Accordingly, the Court concludes the Petitioners have shown there is a sufficient likelihood they will suffer irreparable harm if a temporary injunction is not issued at this point in the litigation.
Schultz’s claimed that blocking the new rules would undermine the public interest and people’s faith in the election process. On the contrary, the judge concluded,
The affiants show the rules have in fact created confusion and mistrust in the voter registration process. They have created fear that new citizens will lose their right to vote and/or be charged with a felony, and caused some qualified voters to feel deterred from even registering to vote. Accordingly, the Court concludes the public interest relied on by the Secretary is not sufficient to justify his use of the emergency rulemaking procedures, and thereby the circumvention of the valuable notice and public comment, especially when the fundamental right of qualified citizens to vote is involved.

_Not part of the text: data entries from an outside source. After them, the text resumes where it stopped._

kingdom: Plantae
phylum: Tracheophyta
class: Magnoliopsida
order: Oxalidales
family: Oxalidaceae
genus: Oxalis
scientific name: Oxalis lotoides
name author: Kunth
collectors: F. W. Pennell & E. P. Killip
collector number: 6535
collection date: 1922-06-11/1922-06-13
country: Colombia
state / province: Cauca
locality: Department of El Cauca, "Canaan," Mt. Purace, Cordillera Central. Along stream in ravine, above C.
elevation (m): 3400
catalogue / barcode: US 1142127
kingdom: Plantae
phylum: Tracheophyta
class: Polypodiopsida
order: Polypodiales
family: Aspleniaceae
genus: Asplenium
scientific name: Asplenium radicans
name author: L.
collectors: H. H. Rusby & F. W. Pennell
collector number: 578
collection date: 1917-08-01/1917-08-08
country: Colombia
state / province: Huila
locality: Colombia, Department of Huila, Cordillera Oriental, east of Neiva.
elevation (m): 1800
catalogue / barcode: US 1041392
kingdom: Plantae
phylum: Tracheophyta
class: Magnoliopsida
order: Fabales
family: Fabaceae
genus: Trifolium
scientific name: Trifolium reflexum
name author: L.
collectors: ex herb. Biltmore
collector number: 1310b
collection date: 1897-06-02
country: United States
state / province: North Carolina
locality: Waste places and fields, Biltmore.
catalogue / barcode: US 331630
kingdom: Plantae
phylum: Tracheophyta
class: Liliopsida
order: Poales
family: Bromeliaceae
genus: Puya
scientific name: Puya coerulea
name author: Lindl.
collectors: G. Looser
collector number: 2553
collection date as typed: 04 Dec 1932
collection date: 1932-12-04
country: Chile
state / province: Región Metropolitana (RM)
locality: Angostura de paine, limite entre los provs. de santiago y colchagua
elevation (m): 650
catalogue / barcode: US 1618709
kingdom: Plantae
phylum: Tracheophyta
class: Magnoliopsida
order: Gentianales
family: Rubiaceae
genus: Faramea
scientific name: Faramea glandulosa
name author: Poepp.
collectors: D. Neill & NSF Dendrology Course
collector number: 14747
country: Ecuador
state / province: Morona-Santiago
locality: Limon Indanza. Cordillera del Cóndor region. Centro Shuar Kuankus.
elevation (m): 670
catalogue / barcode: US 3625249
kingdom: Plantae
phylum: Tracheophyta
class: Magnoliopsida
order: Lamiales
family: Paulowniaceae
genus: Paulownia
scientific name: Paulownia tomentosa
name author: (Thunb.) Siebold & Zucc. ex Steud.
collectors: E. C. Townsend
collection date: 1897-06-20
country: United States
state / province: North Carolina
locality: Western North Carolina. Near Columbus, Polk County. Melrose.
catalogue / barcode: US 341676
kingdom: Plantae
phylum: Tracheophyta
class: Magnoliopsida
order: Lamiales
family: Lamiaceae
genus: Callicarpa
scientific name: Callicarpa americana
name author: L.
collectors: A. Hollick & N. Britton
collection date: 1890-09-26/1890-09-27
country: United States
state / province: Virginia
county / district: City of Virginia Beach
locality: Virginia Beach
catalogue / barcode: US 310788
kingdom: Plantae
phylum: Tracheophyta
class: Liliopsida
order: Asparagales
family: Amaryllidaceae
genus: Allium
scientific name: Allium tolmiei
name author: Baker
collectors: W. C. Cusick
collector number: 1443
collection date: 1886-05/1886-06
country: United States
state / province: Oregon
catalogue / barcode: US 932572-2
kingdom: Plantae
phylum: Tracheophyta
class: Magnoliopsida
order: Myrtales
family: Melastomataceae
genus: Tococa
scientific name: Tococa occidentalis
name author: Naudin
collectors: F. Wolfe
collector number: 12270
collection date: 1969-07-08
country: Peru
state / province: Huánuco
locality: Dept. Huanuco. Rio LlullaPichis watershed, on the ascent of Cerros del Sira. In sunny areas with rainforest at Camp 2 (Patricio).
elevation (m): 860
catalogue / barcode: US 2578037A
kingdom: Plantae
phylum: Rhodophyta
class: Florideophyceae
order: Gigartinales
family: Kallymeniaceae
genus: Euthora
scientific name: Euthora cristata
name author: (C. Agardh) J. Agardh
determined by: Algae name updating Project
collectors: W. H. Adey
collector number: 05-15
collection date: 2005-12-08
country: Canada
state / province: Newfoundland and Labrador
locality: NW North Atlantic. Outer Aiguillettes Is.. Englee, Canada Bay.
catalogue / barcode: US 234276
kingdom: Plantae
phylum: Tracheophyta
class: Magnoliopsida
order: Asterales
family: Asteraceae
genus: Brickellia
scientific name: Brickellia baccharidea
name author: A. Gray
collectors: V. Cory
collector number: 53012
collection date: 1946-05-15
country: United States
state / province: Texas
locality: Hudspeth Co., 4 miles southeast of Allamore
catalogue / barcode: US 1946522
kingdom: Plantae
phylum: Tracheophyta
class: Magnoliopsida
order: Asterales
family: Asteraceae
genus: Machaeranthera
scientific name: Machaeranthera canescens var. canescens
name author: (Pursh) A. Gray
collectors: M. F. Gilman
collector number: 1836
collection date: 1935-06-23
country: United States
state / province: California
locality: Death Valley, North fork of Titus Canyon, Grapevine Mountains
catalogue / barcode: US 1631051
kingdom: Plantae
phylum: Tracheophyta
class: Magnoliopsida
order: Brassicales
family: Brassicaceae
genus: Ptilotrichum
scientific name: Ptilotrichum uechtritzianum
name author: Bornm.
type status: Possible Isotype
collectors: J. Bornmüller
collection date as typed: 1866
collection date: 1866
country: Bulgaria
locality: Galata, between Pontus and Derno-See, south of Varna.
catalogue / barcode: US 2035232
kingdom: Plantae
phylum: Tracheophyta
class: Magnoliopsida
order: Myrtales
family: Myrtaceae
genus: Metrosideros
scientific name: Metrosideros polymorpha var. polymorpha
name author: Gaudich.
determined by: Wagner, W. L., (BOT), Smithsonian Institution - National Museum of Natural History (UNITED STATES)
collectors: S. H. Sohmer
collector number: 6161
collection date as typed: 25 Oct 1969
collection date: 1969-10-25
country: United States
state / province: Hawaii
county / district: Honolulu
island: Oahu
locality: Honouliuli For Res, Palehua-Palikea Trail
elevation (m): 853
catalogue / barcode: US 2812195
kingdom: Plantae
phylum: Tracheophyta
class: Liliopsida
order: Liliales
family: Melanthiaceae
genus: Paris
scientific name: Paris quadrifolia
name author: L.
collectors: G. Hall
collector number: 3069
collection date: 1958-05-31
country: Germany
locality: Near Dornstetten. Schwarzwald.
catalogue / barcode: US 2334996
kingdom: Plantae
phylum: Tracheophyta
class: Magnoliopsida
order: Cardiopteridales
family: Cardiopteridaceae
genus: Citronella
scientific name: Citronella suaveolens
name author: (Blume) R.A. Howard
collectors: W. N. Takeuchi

Schultz sounded like a sore loser in this statement issued yesterday:
“Today’s decision is only a temporary injunction, but unfortunately this ruling could open the door for noncitizens to continue voting in Iowa elections. I am committed to fair and honest elections. I worked to prevent noncitizens from voting using a fair and reasonable process and that is still my intent.”
He also said, “I am resolved to continuing to fight for the people of Iowa and protecting the integrity of our elections.”
Attorney General Tom Miller, whose office is defending Schultz in the case, released a statement saying he respected Gunderson’s order but believes the secretary was “legally justified” in enacting the rules.
“This case involves finding a delicate balance between using the tools available to enforce an existing state law, and ensuring that our government does not deter even a single person from casting a vote,” Miller said. “In this case we argued that Secretary Schultz’s emergency rules would have enabled his office to gain access to existing, real-time federal records that can provide an extra safeguard to anyone whose voting eligibility has been called into question. We will continue to work with Secretary Schultz to strike the right balance.”
I know that the attorney general is supposed to defend state agencies in legal matters, but I am still surprised to see Miller going along with this fool’s errand. Schultz acts as if illegal voting is a widespread problem, but when these alleged “non-citizen” voters are investigated, it’s likely to be shown that most have been naturalized since 2008. Miller should understand that the chilling effect from letting these rules go forward would have undermined far more Iowans’ voting rights.
The ACLU of Iowa and League of United Latin American Citizens hailed the success of their motion “to halt the Iowa Secretary of State in his implementation of irresponsible and destructive administrative voter suppression rules.”
P.S.- Iowa’s judicial selection system worked well in 2011, when Governor Terry Branstad appointed Gunderson to fill a vacancy on the Polk County District Court.